A place-led approach to wider case making
In March 2026, Greater Manchester Pension Fund (GMPF) launched a joint venture with BlackRock, targeting an initial £1bn portfolio of NHS-backed primary healthcare assets, driving major long-term investment into the real estate underpinning the UK’s frontline healthcare service. The partnership will mobilise private capital to invest in purpose-built GP and primary care facilities across the nation, helping modernise practices, expand capacity and improve access to healthcare services in local communities.
The Hillbreak Place Advisory team recently supported the partnership with an evidence-based socio-economic, health & wellbeing assessment for two proposed primary health centre developments in Manchester. The high need locations sit within a particular strategic and political context in Greater Manchester, requiring a wider approach to case-making that can reach a broader set of stakeholder audiences, both within and outside the NHS.

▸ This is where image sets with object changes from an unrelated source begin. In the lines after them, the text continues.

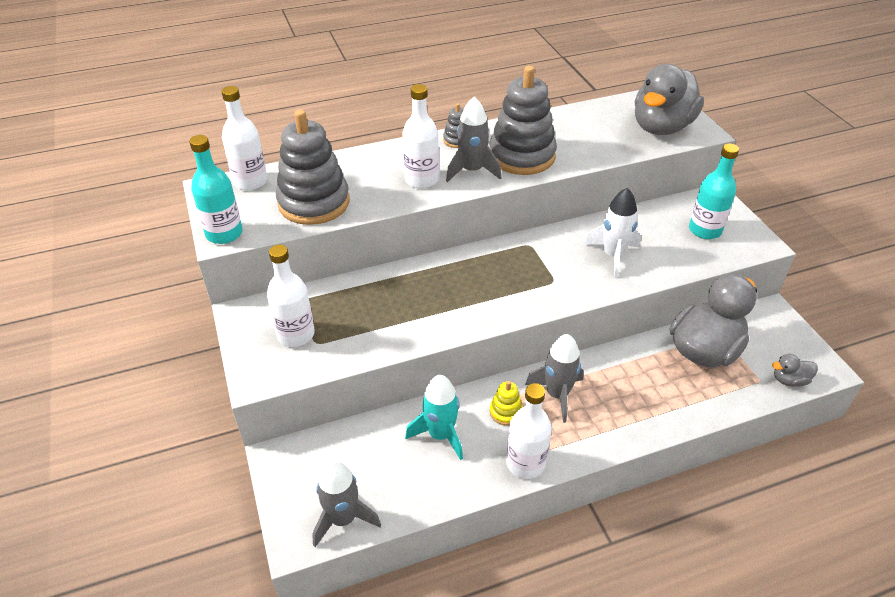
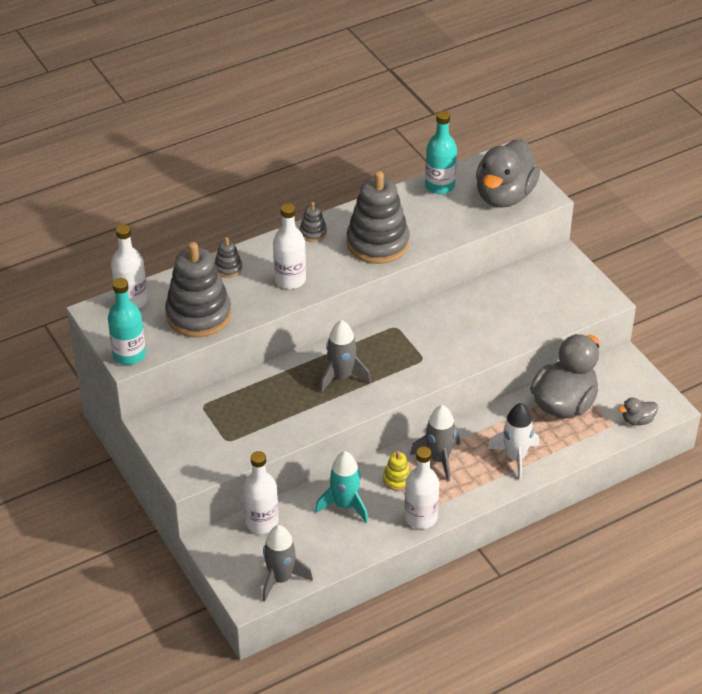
camera: 10 degrees left, 0 degrees up
(296, 334) = (207, 436): white bottle -> white bottle (262, 522)
(360, 162) = (228, 268): none -> grey stacking toy
(472, 171) = (334, 265): grey rocket -> grey rocket (341, 377)
(613, 255) = (473, 328): white rocket -> white rocket (515, 457)
(705, 230) = (554, 292): turquoise bottle -> turquoise bottle (440, 186)

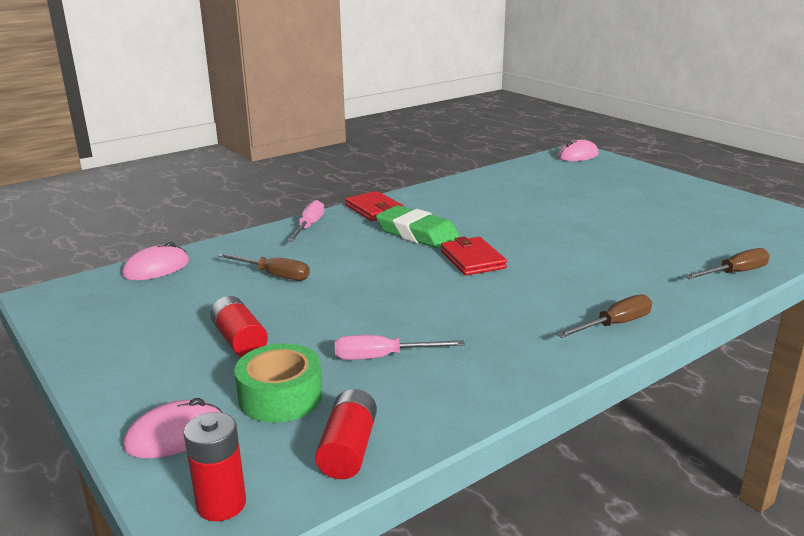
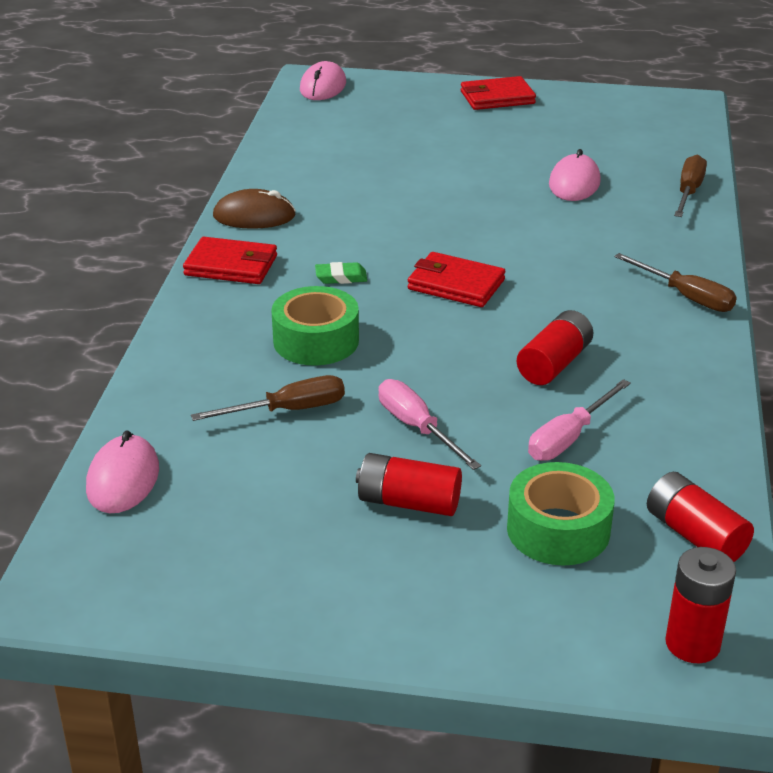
camera: 45 degrees left, 10 degrees up
(175, 435) = (542, 623): pink mouse -> pink mouse (574, 183)
(309, 226) = (197, 326): pink screwdriver -> pink screwdriver (417, 428)
(348, 253) = (316, 341): none -> green tape
(417, 233) = (341, 277): green eraser -> green eraser, size x0.44
(428, 195) = (254, 216): none -> brown mouse
(451, 319) = (554, 364): none -> red battery
(614, 325) = (686, 297): brown screwdriver -> brown screwdriver turned 120 degrees clockwise
(681, 187) = (497, 97): none -> red wallet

Hillbreak produced a robust evidence base of local socio-economic, health and wellbeing needs and opportunities for each development opportunity using an overarching set of themes including local healthcare provision, local health outcomes, demographic profile and wider social determinants of health. The assessments provide high level executive summaries suitable for a wide range of audiences, helping to articulate the local and strategic needs for a health care centre in each location.

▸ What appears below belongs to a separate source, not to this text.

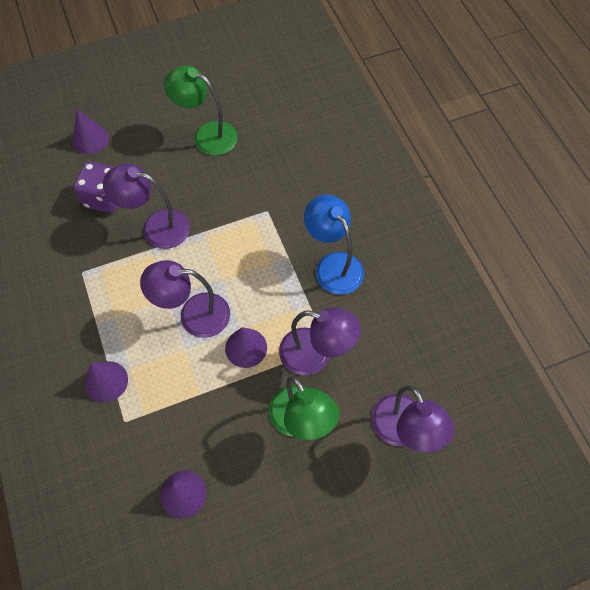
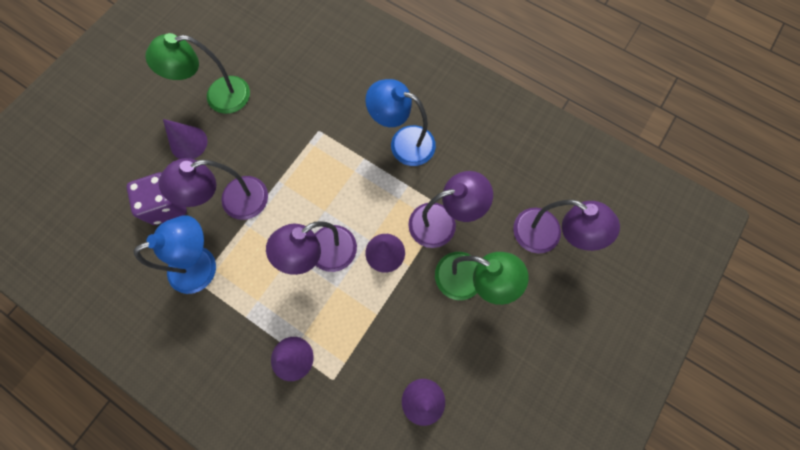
camera: 35 degrees left, 10 degrees up
(90, 140) = (114, 162): purple cone -> purple cone (188, 143)
(95, 260) = (203, 264): none -> blue lamp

The reports recognise that Greater Manchester’s population growth and long-standing health inequalities are exacerbating the existing strain on the city region’s hospitals. The subject sites experience localised health and wellbeing challenges making them key locations to address regional and national priorities to improve access to primary care and improve early detection and prevention.
Key findings include:
- Health Outcomes Gap – strained local services in both wards with fewer GPs per patient, exacerbated by long-standing health inequalities and local populations experiencing significantly worse health outcomes, high rates of emergency hospital admissions and an average life expectancy significantly below the national average.
- Diverse & Vulnerable Communities – both locations are areas of longstanding deprivation and have a high proportion of residents from minority communities (including Disabled, BAME, LGBTQ and Gypsy, Roma and Traveller residents), those who do not have English as a first language and residents living in social housing.

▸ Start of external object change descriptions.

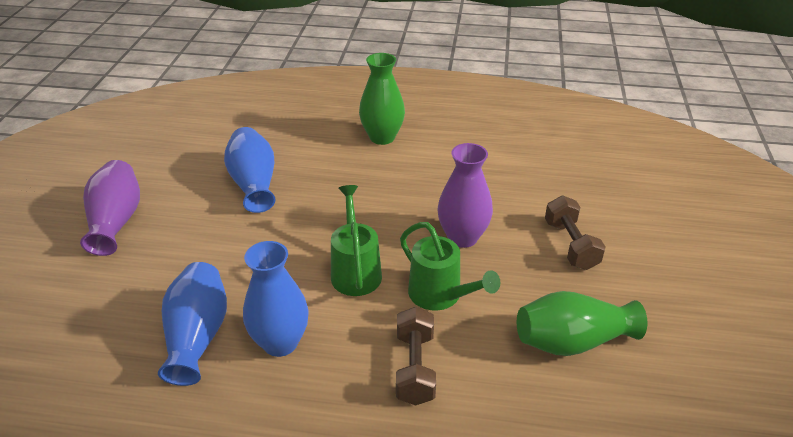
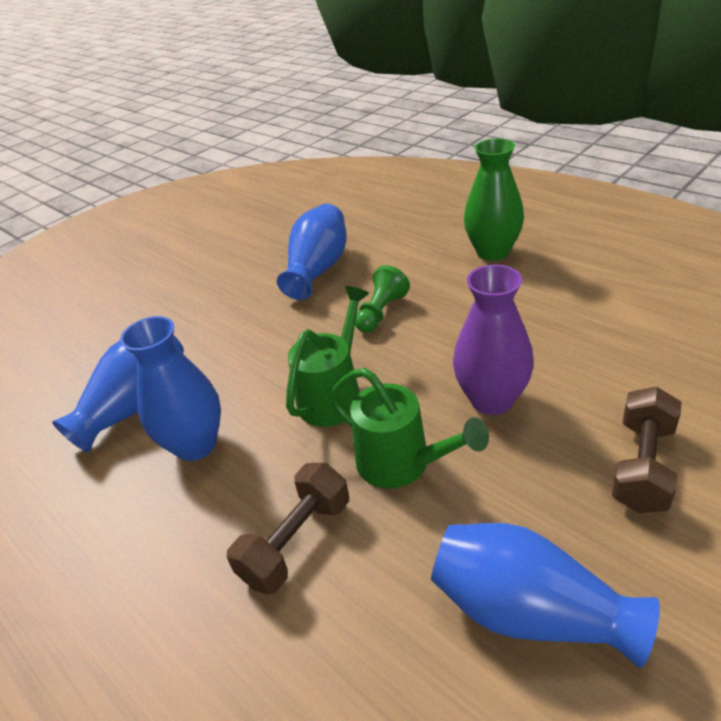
camera: 40 degrees right, 0 degrees up
(116, 221) = (177, 272): purple vase -> none
(337, 203) = (381, 312): none -> green pawn
(441, 296) = (403, 464): green watering can -> green watering can turned 45 degrees counterclockwise
(572, 342) = (529, 612): green vase -> blue vase

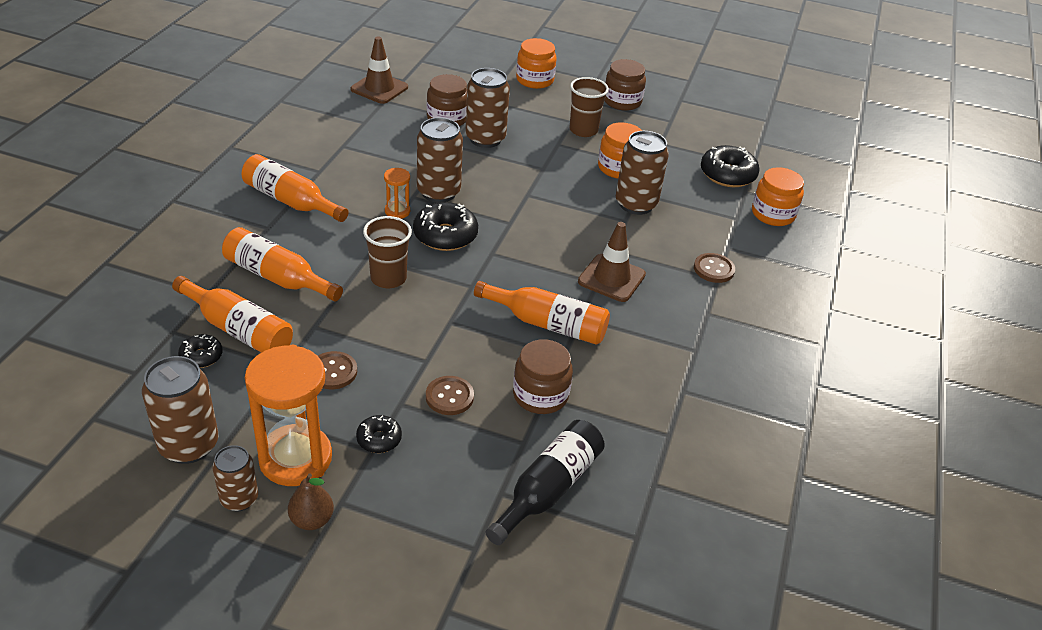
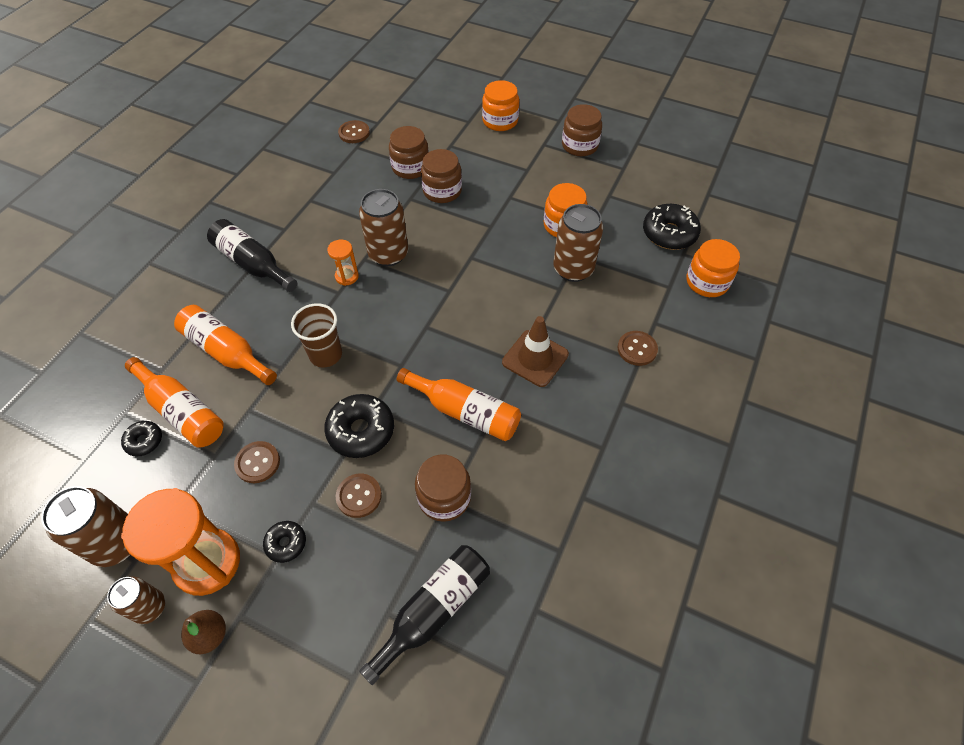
camera: 10 degrees right, 15 degrees up
(291, 201) = (253, 264): orange bottle -> black bottle
(379, 88) = (354, 133): brown traffic cone -> brown button
(445, 235) = (386, 305): black donut -> black donut (361, 431)
(485, 139) = (442, 191): brown can -> brown jar
(583, 130) = (536, 180): brown cup -> none

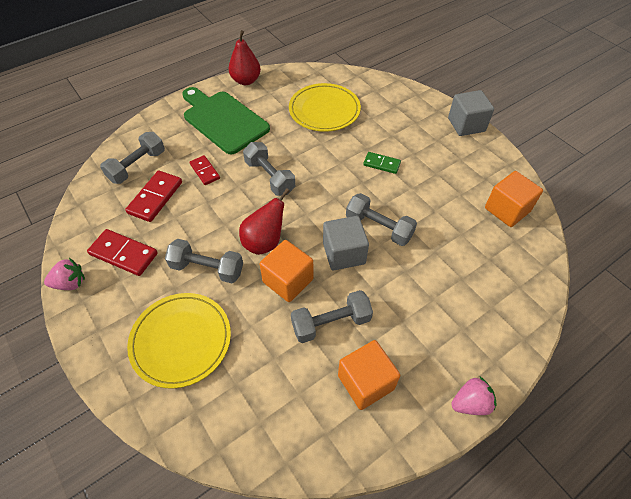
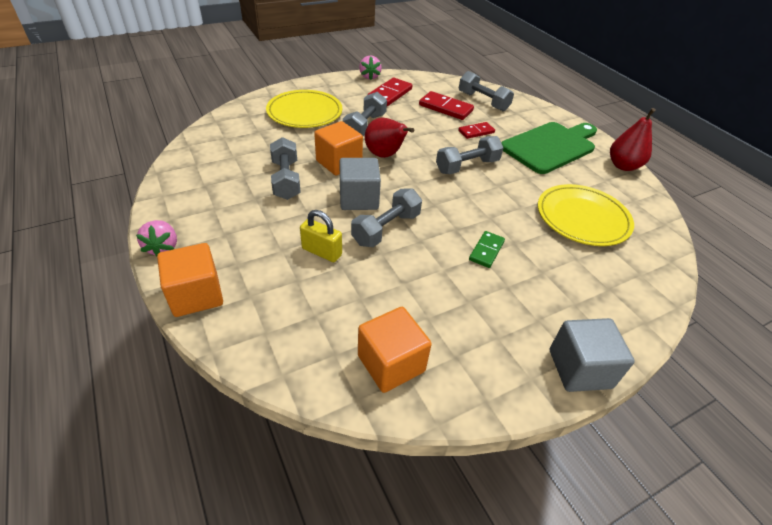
camera: 95 degrees right, 10 degrees down
(365, 382) = (222, 189): orange cube -> orange cube (196, 295)
(424, 268) = (321, 252): none -> yellow padlock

- Start Well Mission – high proportions of children and young people with acute health challenges make both sites priority areas to deliver on ambitions to provide the best start in life for Manchester’s children.
- Population Growth – the trend of high population growth over the last 10 years will continue in both areas, spurred on by planned major local developments.
The partnership between GMPF and BlackRock, supported by Hillbreak’s targeted local needs assessments, provides a powerful blueprint for the future of UK healthcare infrastructure. By aligning institutional capital with granular, local socio-economic data, place-based investment ceases to be just about funding real estate; it becomes a precise mechanism for tackling deep-rooted health inequalities and enabling the NHS’s critical “left shift” toward preventative care.
Ultimately, this evidence-based approach helps to link the delivery of resilient financial returns alongside measurable social impact. By investing directly in the health and resilience of underserved communities, institutional investors can secure stable, long-term assets while helping to close the nation’s healthy life expectancy gap. This model serves as a powerful example of how the triple place dividend can be approached in practical terms, delivering benefits for investors, cities and local communities.